__Written task__
Copy, from the data below, each line that has the word "command".

(Beginning of Provided records)

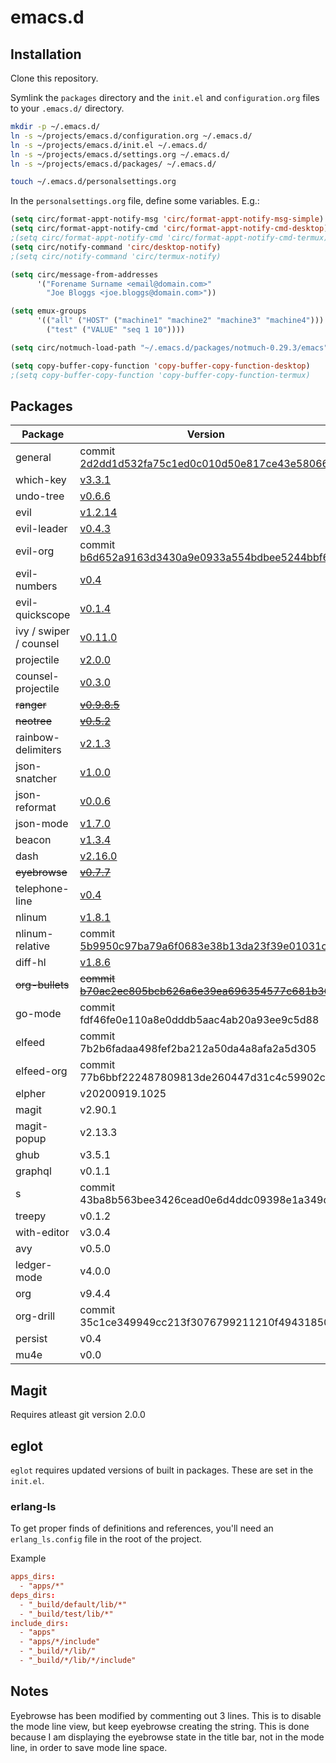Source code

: * emacs.d

** Installation
Clone this repository.

Symlink the ~packages~ directory and the ~init.el~ and ~configuration.org~ files
to your ~.emacs.d/~ directory.

#+BEGIN_SRC sh
mkdir -p ~/.emacs.d/
ln -s ~/projects/emacs.d/configuration.org ~/.emacs.d/
ln -s ~/projects/emacs.d/init.el ~/.emacs.d/
ln -s ~/projects/emacs.d/settings.org ~/.emacs.d/
ln -s ~/projects/emacs.d/packages/ ~/.emacs.d/

touch ~/.emacs.d/personalsettings.org
#+END_SRC

In the =personalsettings.org= file, define some variables. E.g.:
#+BEGIN_SRC emacs-lisp
(setq circ/format-appt-notify-msg 'circ/format-appt-notify-msg-simple)
(setq circ/format-appt-notify-cmd 'circ/format-appt-notify-cmd-desktop)
;(setq circ/format-appt-notify-cmd 'circ/format-appt-notify-cmd-termux)
(setq circ/notify-command 'circ/desktop-notify)
;(setq circ/notify-command 'circ/termux-notify)

(setq circ/message-from-addresses
      '("Forename Surname <email@domain.com>"
        "Joe Bloggs <joe.bloggs@domain.com>"))

(setq emux-groups
      '(("all" ("HOST" ("machine1" "machine2" "machine3" "machine4")))
        ("test" ("VALUE" "seq 1 10"))))

(setq circ/notmuch-load-path "~/.emacs.d/packages/notmuch-0.29.3/emacs")

(setq copy-buffer-copy-function 'copy-buffer-copy-function-desktop)
;(setq copy-buffer-copy-function 'copy-buffer-copy-function-termux)
#+END_SRC

** Packages
| Package                | Version                                         |
|------------------------+-------------------------------------------------|
| general                | commit [[https://github.com/noctuid/general.el/tree/2d2dd1d532fa75c1ed0c010d50e817ce43e58066][2d2dd1d532fa75c1ed0c010d50e817ce43e58066]] |
| which-key              | [[https://github.com/justbur/emacs-which-key/releases/tag/v3.3.1][v3.3.1]]                                          |
| undo-tree              | [[http://www.dr-qubit.org/undo-tree.html][v0.6.6]]                                          |
| evil                   | [[https://github.com/emacs-evil/evil/releases/tag/1.2.14][v1.2.14]]                                         |
| evil-leader            | [[https://github.com/cofi/evil-leader/releases/tag/0.4.3][v0.4.3]]                                          |
| evil-org               | commit [[https://github.com/Somelauw/evil-org-mode/tree/b6d652a9163d3430a9e0933a554bdbee5244bbf6][b6d652a9163d3430a9e0933a554bdbee5244bbf6]] |
| evil-numbers           | [[https://github.com/cofi/evil-numbers/releases/tag/0.4][v0.4]]                                            |
| evil-quickscope        | [[https://github.com/blorbx/evil-quickscope/releases/tag/v0.1.4][v0.1.4]]                                          |
| ivy / swiper / counsel | [[https://github.com/abo-abo/swiper/releases/tag/0.11.0][v0.11.0]]                                         |
| projectile             | [[https://github.com/bbatsov/projectile/releases/tag/v2.0.0][v2.0.0]]                                          |
| counsel-projectile     | [[https://github.com/ericdanan/counsel-projectile/releases/tag/0.3.0][v0.3.0]]                                          |
| +ranger+                 | +[[https://github.com/ralesi/ranger.el/releases/tag/v0.9.8.5][v0.9.8.5]]+                                        |
| +neotree+                | +[[https://github.com/jaypei/emacs-neotree/releases/tag/0.5.2][v0.5.2]]+                                          |
| rainbow-delimiters     | [[https://github.com/Fanael/rainbow-delimiters/releases/tag/2.1.3][v2.1.3]]                                          |
| json-snatcher          | [[https://github.com/Sterlingg/json-snatcher/releases/tag/1.0.0][v1.0.0]]                                          |
| json-reformat          | [[https://github.com/gongo/json-reformat/releases/tag/0.0.6][v0.0.6]]                                          |
| json-mode              | [[https://github.com/joshwnj/json-mode/releases/tag/v1.7.0][v1.7.0]]                                          |
| beacon                 | [[https://github.com/Malabarba/beacon/releases/tag/1.3.4][v1.3.4]]                                          |
| dash                   | [[https://github.com/magnars/dash.el/releases/tag/2.16.0][v2.16.0]]                                         |
| +eyebrowse+              | +[[https://github.com/wasamasa/eyebrowse/releases/tag/0.7.7][v0.7.7]]+                                          |
| telephone-line         | [[https://github.com/dbordak/telephone-line/releases/tag/0.4][v0.4]]                                            |
| nlinum                 | [[http://elpa.gnu.org/packages/nlinum.html][v1.8.1]]                                          |
| nlinum-relative        | commit [[https://github.com/xcodebuild/nlinum-relative/tree/5b9950c97ba79a6f0683e38b13da23f39e01031c][5b9950c97ba79a6f0683e38b13da23f39e01031c]] |
| diff-hl                | [[https://github.com/dgutov/diff-hl/releases/tag/1.8.6][v1.8.6]]                                          |
| +org-bullets+            | +commit [[https://github.com/sabof/org-bullets/tree/b70ac2ec805bcb626a6e39ea696354577c681b36][b70ac2ec805bcb626a6e39ea696354577c681b36]]+ |
| go-mode                | commit fdf46fe0e110a8e0dddb5aac4ab20a93ee9c5d88 |
| elfeed                 | commit 7b2b6fadaa498fef2ba212a50da4a8afa2a5d305 |
| elfeed-org             | commit 77b6bbf222487809813de260447d31c4c59902c9 |
| elpher                 | v20200919.1025                                  |
| magit                  | v2.90.1                                         |
| magit-popup            | v2.13.3                                         |
| ghub                   | v3.5.1                                          |
| graphql                | v0.1.1                                          |
| s                      | commit 43ba8b563bee3426cead0e6d4ddc09398e1a349d |
| treepy                 | v0.1.2                                          |
| with-editor            | v3.0.4                                          |
| avy                    | v0.5.0                                          |
| ledger-mode            | v4.0.0                                          |
| org                    | v9.4.4                                          |
| org-drill              | commit 35c1ce349949cc213f3076799211210f49431850 |
| persist                | v0.4                                            |
| mu4e                   | v0.0                                            |

** Magit
Requires atleast git version 2.0.0

** eglot
=eglot= requires updated versions of built in packages. These are set in the
=init.el=.
*** erlang-ls
To get proper finds of definitions and references, you'll need an
=erlang_ls.config= file in the root of the project.

Example

#+begin_src conf
apps_dirs:
  - "apps/*"
deps_dirs:
  - "_build/default/lib/*"
  - "_build/test/lib/*"
include_dirs:
  - "apps"
  - "apps/*/include"
  - "_build/*/lib/"
  - "_build/*/lib/*/include"
#+end_src

** Notes
Eyebrowse has been modified by commenting out 3 lines. This is to disable the
mode line view, but keep eyebrowse creating the string. This is done because I
am displaying the eyebrowse state in the title bar, not in the mode line, in
order to save mode line space.
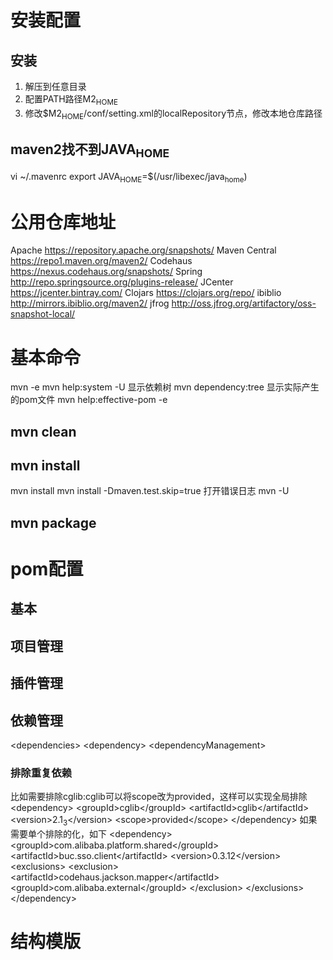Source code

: * 安装配置
** 安装
  1. 解压到任意目录
  2. 配置PATH路径M2_HOME
  3. 修改$M2_HOME/conf/setting.xml的localRepository节点，修改本地仓库路径
** maven2找不到JAVA_HOME
   vi ~/.mavenrc
   export JAVA_HOME=$(/usr/libexec/java_home)
* 公用仓库地址
    Apache https://repository.apache.org/snapshots/
    Maven Central https://repo1.maven.org/maven2/
    Codehaus    https://nexus.codehaus.org/snapshots/
    Spring http://repo.springsource.org/plugins-release/
    JCenter https://jcenter.bintray.com/
    Clojars https://clojars.org/repo/
    ibiblio http://mirrors.ibiblio.org/maven2/
    jfrog http://oss.jfrog.org/artifactory/oss-snapshot-local/
* 基本命令
  mvn -e
  mvn help:system -U
  显示依赖树
  mvn dependency:tree
  显示实际产生的pom文件
  mvn help:effective-pom -e
** mvn clean
** mvn install
  mvn install
  mvn install -Dmaven.test.skip=true
  打开错误日志
  mvn -U
** mvn package
* pom配置
** 基本
** 项目管理
** 插件管理
** 依赖管理
   <dependencies>
   <dependency>
   <dependencyManagement>
*** 排除重复依赖
   比如需要排除cglib:cglib可以将scope改为provided，这样可以实现全局排除
   <dependency>
                        <groupId>cglib</groupId>
                        <artifactId>cglib</artifactId>
                        <version>2.1_3</version>
                        <scope>provided</scope>
   </dependency>
   如果需要单个排除的化，如下
   <dependency>
                <groupId>com.alibaba.platform.shared</groupId>
                <artifactId>buc.sso.client</artifactId>
                <version>0.3.12</version>
                <exclusions>
                        <exclusion>
                                <artifactId>codehaus.jackson.mapper</artifactId>
                                <groupId>com.alibaba.external</groupId>
                        </exclusion>
                </exclusions>
    </dependency>
* 结构模版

(End of Provided records)

__Answer for this exercise__
(setq circ/notify-command 'circ/desktop-notify)
;(setq circ/notify-command 'circ/termux-notify)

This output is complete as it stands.